= Beginning of Section =

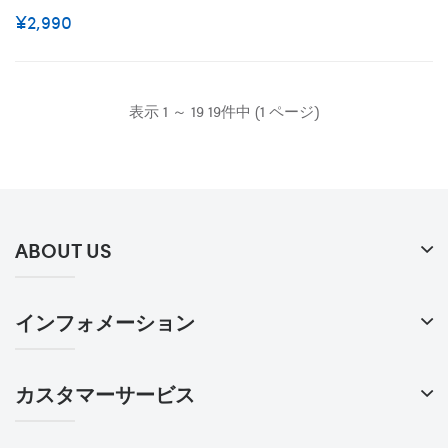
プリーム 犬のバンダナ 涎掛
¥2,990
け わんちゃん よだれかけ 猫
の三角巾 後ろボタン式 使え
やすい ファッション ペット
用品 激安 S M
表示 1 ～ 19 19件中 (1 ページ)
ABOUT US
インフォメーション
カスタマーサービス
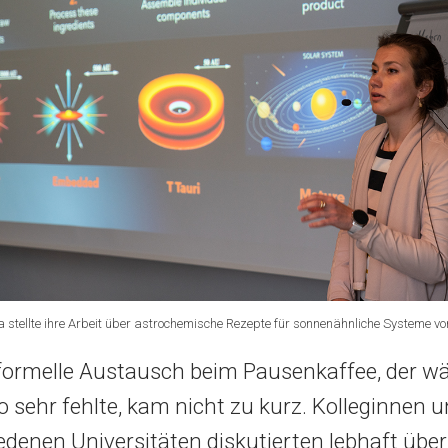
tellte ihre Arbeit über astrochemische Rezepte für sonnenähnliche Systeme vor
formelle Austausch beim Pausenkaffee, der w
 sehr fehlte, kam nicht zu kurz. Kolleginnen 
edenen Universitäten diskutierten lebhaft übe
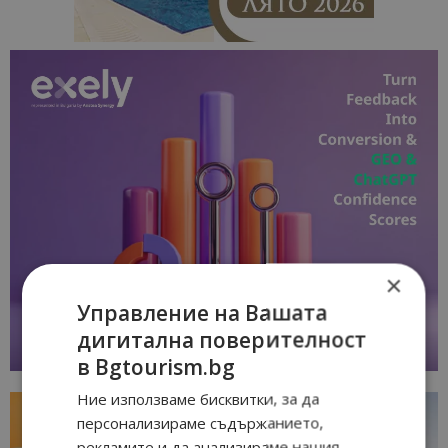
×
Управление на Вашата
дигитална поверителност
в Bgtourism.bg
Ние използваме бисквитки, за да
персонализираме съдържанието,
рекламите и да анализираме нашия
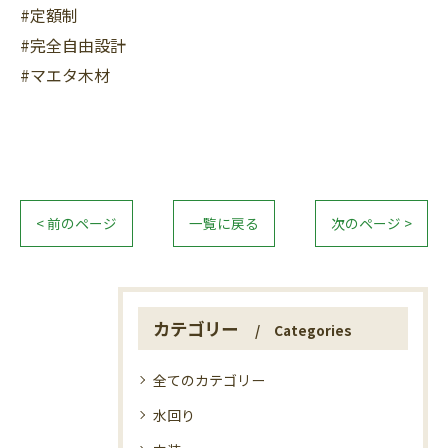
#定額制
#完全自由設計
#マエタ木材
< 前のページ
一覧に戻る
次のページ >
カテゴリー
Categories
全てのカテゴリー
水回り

= End of Section =
= Beginning of Section =

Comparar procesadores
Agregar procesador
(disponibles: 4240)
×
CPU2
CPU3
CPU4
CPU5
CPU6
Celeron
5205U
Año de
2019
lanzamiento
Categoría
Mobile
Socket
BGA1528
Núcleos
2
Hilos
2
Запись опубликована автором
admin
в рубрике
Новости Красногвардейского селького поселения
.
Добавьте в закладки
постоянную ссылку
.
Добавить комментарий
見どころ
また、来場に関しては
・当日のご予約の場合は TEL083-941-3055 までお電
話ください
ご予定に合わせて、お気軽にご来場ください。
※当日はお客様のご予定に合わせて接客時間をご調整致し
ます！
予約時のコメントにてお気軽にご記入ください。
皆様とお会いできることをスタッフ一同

= End of Section =
= Beginning of Section =

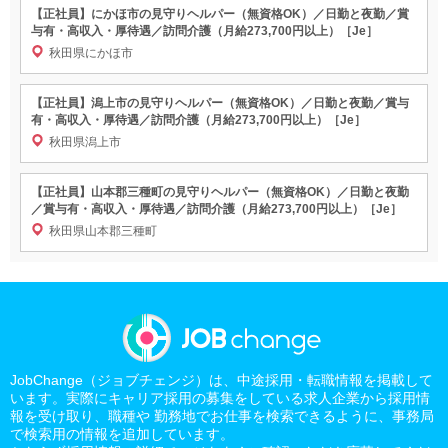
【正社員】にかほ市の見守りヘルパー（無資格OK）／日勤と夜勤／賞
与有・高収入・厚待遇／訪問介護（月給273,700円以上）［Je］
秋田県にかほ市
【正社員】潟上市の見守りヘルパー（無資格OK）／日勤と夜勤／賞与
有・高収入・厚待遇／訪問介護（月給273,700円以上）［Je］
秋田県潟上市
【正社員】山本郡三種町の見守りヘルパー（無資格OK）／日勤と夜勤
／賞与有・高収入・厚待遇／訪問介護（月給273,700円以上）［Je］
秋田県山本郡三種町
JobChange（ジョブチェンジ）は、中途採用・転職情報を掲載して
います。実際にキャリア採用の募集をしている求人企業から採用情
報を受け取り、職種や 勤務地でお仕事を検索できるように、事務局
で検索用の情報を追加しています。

= End of Section =

Above are some records. Report the number of their lines that include "訪問介護", and add nothing else.

[Answer box] 3